> **Information provided**
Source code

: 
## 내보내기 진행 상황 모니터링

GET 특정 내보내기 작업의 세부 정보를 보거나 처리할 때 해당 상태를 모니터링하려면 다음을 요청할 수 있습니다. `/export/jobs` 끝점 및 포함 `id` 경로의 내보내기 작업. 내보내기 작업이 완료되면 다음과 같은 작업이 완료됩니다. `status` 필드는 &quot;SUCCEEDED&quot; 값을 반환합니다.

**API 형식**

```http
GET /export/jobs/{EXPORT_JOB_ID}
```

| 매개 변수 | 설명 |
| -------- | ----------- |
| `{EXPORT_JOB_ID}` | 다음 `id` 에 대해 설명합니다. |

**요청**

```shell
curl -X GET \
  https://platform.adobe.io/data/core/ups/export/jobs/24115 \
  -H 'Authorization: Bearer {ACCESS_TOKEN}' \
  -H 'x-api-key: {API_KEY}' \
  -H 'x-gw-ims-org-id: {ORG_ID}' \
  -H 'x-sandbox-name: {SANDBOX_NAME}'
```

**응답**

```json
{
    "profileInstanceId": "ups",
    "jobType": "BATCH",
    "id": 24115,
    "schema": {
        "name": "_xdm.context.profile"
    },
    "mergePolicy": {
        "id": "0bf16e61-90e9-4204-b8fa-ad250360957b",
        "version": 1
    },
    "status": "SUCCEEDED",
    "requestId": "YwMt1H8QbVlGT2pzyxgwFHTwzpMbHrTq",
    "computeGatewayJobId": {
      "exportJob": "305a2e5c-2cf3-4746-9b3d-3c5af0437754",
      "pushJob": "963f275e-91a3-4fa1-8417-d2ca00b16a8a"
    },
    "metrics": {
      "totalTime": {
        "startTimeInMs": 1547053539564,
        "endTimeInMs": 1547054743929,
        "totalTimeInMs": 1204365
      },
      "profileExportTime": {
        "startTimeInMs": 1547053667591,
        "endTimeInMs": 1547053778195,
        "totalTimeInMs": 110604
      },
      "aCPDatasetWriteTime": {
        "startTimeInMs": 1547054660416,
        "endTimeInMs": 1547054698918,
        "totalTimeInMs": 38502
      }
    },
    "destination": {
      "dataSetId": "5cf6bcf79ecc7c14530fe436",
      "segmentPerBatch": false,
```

> **What to produce**
For every line in the data above that holds "totalTimeInMs", return the line itself.

> **Solution for this problem**
        "totalTimeInMs": 1204365
        "totalTimeInMs": 110604
        "totalTimeInMs": 38502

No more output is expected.